In deregulated markets, the electric utilities must shoulder the entire risk of building and operating them. This makes Wall Street edgy, increasing the risk premium on anything nuclear. While the up-front costs of nuclear power are large, the operating costs are relatively low, exactly the opposite of combined-cycle natural gas generation with low upfront costs, but very volatile operating costs. Combining them minimizes the weighted risk-adjusted levelized cost of electricity. However, building nuclear plants hinges on the cost of capital available to nuclear investors.

One way to lower that cost is by completing the plants under construction on time and on budget. Another way to lower the cost of capital is to reduce the size of upfront costs required to add a nuclear plant to a portfolio of generating assets.
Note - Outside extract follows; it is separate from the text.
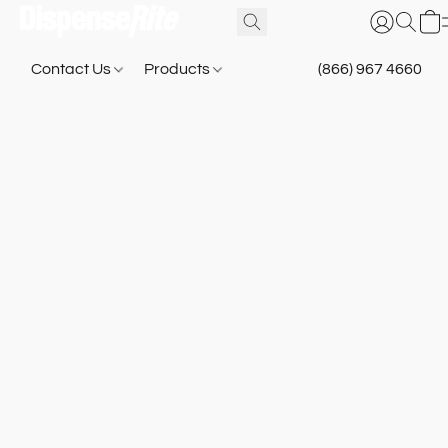
Contact Us
Products
(866) 967 4660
Small Modular Reactors, SMRs, can provide nuclear power at a lower initial investment. All SMRs being considered for near-term development in the U.S. (but not in other countries) are passively safe, e.g., after the Babcock & Wilcox mPower reactor shuts itself off, because of its underground design, the reactor’s heat dissipates into the earth surrounding it. The U.S. nuclear navy has been safely using small Light Water Reactors for almost 60 years.

Deploying a new technology also allows the formation of a new system for handling used nuclear fuel. If Congress is able to remove the requirement that licensing interim used nuclear fuel facilities depends on licensing a geologic repository, electric utility-owned interim storage facilities can provide storage to the year 2222 for less than electric utilities’ contributions to the Nuclear Waste Trust Fund.